Wednesday, March 7, 2012

Sweet Corn Soup

I made this on Saturday for my daughter's birthday lunch at her request and it turned out great. I have never had this soup but it was a favorite for Val at Chili's so I tried to recreate it for her. She assured me that this was pretty close and I thought it was a really good soup so here it is.

Copycat Chili's Sweet Corn Soup
Adapted from

1 tablespoon olive oil
1 medium onion, chopped
1 garlic clove, crushed
4 cups chicken stock
1 cup frozen corn kernels
1 (15-ounce) can creamed corn
1 medium potato, chopped coarsely
1/4 cup heavy cream
White pepper
Plain corn chips (optional)
Ground black pepper (optional)
2 tablespoons fresh chives, chopped (optional)

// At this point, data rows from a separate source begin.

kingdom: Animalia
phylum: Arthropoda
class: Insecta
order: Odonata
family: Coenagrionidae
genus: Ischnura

Heat the oil in a large saucepan, add the onion and garlic and cook, stirring, over medium heat until soft.

Add the stock, creamed corn and potato. Bring to a boil then simmer, uncovered for about 15 minutes or until the potato is soft.

Blend or process the soup until smooth adding white pepper to taste.

Return the soup to the same pan then stir in the remaining corn and cream. Stir over low heat until corn is tender.

Serve soup topped with any or all of the optional ingredients.